───── DOCUMENT PASSAGE ─────
In my last blog, I discussed how IT service management (ITSM) roles (and rules) are becoming more operations-aware. The blog examined a number of key game-changers for ITSM, including a growing requirement for shared analytics; the rise (not the demise) of the CMDB/CMS and service modeling; cloud as both a catalyst for innovation and a resource to be managed; and support for enterprise services such as facilities and HR. I also discussed two topics, mobility and unified endpoint management, that I’d like to examine in more depth here.

Mobility is King

OK — you probably didn’t need me to tell you that mobility is critical, but let me place its growing criticality in a more specific ITSM context with a few numbers.

■ 62% of our 270 respondents viewed lifecycle mobile support as “significantly” or “completely” impacting ITSM directions.

■ Mobility is anything but one-dimensional. In fact when we got the data for how actual mobile endpoints are being used by end users and ITSM professionals, the charts looked almost identical.

- 48% of end users and 45% of IT professional usage includes tablets, iPhones, Androids, and other mobile devices.

- 26% of both end users and IT professionals are using a mix of iPhone, Android, or other similar mobile endpoints (but no tablets).

- Only 15% (of end users) and 17% (of IT professionals) say they are not yet focused on any mobile devices.

■ 63% are using mobile endpoints in support of ITSM professionals with the following top-ranked results:

- Improved responsiveness to IT service consumers

- Increased IT efficiencies and reduced OpEx costs

- Improved collaboration between the service desk and operations

■ About two-thirds of our respondents allow end users to access corporate applications via mobile endpoints. And 50% of respondents offer their end users mobile access for ITSM-related requests and other interactions. Of these last, 78% saw “meaningful” or “dramatic” improvements in service delivery.
─────
> ASSIGNED TASK 1:
Quote the passage on ITSM and mobility word for word, starting at "Mobility is King" and ending at "impacting ITSM directions.".
> ASSIGNED TASK 2:
Answer these questions from the passage on ITSM and mobility:
(a) How many respondents took part in the survey?
(b) What percentage of end users say they are not yet focused on any mobile devices?
(c) Of the respondents who offer end users mobile access for ITSM-related requests, what percentage saw "meaningful" or "dramatic" improvements in service delivery?
───── RECORDS SHOWN ─────
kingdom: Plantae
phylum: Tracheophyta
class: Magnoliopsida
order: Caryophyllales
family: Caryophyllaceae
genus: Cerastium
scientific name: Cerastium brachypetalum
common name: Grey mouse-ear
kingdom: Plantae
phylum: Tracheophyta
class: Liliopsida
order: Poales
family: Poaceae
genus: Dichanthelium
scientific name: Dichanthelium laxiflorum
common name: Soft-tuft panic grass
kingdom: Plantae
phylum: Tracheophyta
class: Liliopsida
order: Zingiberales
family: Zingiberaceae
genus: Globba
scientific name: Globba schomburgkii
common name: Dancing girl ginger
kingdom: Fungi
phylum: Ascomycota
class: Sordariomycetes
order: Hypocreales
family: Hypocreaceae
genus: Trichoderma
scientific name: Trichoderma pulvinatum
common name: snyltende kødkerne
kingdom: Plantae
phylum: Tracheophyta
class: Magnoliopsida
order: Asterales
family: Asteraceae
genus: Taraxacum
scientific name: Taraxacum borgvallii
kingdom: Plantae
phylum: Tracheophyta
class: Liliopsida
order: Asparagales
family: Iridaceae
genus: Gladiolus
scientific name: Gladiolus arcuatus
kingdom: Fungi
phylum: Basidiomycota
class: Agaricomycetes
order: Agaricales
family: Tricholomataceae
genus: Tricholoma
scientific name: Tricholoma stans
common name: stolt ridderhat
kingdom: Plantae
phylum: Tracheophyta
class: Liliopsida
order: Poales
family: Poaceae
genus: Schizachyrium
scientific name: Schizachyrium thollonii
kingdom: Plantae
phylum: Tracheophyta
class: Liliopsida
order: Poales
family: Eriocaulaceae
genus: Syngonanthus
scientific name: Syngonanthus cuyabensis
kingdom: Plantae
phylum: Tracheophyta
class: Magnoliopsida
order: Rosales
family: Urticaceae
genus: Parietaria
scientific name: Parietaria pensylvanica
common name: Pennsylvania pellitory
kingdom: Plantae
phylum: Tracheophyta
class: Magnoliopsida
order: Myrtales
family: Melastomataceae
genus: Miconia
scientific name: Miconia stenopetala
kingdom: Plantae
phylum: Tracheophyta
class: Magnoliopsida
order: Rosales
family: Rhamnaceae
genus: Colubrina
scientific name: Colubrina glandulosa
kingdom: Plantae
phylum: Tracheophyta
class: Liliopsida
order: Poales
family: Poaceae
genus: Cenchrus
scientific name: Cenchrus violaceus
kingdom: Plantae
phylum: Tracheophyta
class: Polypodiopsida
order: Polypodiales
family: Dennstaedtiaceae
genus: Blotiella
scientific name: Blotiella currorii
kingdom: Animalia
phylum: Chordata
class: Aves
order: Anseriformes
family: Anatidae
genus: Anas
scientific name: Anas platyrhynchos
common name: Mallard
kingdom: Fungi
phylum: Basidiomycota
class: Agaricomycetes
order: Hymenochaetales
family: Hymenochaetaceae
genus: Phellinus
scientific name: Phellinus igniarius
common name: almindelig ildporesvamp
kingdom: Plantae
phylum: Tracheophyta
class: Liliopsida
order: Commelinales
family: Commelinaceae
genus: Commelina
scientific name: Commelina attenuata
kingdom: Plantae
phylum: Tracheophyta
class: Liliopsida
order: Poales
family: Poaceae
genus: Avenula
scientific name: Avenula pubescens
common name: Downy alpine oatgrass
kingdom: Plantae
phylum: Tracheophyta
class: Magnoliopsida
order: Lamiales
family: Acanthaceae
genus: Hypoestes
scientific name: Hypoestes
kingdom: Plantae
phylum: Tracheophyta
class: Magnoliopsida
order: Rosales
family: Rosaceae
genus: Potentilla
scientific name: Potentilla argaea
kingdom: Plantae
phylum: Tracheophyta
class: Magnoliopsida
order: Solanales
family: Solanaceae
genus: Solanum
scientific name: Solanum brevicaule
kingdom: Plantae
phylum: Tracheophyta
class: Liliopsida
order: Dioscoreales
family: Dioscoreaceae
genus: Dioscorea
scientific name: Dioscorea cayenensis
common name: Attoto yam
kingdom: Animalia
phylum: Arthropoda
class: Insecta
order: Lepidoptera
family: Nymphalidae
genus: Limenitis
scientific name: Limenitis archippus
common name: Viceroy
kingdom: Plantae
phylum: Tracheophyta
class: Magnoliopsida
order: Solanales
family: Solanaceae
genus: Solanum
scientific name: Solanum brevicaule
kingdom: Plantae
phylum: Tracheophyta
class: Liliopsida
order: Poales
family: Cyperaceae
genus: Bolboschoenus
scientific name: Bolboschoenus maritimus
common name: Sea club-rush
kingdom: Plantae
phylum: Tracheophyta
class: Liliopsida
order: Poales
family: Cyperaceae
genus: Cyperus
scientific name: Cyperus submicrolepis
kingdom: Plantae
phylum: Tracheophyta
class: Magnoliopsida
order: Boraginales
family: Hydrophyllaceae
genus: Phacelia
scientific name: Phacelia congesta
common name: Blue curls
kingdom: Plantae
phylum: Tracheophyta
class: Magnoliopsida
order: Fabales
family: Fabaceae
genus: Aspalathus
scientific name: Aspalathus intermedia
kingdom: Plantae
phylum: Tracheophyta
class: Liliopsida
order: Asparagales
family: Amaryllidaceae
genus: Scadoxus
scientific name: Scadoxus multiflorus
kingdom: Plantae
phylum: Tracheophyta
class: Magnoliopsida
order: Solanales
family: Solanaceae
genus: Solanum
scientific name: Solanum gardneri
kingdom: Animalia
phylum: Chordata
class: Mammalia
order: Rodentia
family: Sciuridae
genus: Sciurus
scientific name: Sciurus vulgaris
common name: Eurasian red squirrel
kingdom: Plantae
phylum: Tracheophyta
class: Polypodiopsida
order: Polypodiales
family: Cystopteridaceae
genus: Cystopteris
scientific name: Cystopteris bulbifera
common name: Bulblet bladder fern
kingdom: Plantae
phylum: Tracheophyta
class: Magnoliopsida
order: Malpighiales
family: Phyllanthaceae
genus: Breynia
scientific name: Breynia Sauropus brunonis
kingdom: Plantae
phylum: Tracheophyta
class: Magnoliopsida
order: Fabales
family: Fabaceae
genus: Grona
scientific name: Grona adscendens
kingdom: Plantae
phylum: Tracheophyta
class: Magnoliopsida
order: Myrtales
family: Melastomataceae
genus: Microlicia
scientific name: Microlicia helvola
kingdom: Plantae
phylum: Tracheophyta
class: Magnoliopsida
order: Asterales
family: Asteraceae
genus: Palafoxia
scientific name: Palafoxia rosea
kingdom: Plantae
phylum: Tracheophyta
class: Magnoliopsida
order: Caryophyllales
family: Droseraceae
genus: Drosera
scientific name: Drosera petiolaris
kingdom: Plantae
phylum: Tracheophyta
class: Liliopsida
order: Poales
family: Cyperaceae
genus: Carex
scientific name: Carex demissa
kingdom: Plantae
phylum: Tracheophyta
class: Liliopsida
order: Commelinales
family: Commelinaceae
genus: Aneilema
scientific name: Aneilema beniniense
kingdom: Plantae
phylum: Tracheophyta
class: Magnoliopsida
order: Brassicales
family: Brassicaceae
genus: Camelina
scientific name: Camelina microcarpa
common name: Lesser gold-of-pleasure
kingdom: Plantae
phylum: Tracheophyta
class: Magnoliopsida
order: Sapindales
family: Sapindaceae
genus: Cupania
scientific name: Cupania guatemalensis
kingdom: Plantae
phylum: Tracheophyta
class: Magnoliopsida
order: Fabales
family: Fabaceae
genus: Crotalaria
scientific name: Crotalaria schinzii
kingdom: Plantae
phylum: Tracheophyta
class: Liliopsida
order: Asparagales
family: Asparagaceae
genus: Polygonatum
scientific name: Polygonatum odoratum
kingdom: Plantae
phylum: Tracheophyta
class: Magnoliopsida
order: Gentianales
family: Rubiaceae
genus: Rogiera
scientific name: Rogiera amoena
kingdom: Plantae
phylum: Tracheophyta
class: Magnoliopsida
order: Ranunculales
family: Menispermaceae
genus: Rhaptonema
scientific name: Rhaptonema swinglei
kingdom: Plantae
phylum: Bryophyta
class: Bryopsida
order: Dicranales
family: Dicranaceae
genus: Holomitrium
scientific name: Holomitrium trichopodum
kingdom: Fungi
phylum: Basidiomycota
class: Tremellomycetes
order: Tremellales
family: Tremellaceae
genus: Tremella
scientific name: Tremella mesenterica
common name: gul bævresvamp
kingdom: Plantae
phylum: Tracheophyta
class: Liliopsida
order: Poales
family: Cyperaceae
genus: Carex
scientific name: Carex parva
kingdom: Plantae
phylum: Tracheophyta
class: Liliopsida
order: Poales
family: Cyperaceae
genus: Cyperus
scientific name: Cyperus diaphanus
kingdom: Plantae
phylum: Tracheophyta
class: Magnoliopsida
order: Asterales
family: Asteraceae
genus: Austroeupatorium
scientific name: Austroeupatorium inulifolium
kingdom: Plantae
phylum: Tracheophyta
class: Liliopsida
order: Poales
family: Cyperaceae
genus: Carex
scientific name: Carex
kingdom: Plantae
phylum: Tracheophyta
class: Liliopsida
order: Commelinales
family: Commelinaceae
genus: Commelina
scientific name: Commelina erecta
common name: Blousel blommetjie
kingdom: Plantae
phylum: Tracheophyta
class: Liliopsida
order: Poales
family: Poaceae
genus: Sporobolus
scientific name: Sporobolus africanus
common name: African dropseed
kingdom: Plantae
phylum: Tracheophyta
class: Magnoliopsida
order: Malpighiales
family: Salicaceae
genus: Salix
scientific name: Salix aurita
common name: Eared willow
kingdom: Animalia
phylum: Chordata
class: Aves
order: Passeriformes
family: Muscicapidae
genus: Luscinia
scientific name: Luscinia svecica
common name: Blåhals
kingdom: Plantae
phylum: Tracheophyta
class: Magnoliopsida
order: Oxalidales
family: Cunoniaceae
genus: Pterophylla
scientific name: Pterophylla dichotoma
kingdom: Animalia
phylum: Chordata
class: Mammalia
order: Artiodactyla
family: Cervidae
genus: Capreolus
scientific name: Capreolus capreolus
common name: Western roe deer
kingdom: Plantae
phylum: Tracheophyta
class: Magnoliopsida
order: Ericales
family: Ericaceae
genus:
─────
> YOUR SOLUTION 1:
Mobility is King

OK — you probably didn’t need me to tell you that mobility is critical, but let me place its growing criticality in a more specific ITSM context with a few numbers.

■ 62% of our 270 respondents viewed lifecycle mobile support as “significantly” or “completely” impacting ITSM directions.

> YOUR SOLUTION 2:
(a) 270
(b) 15%
(c) 78%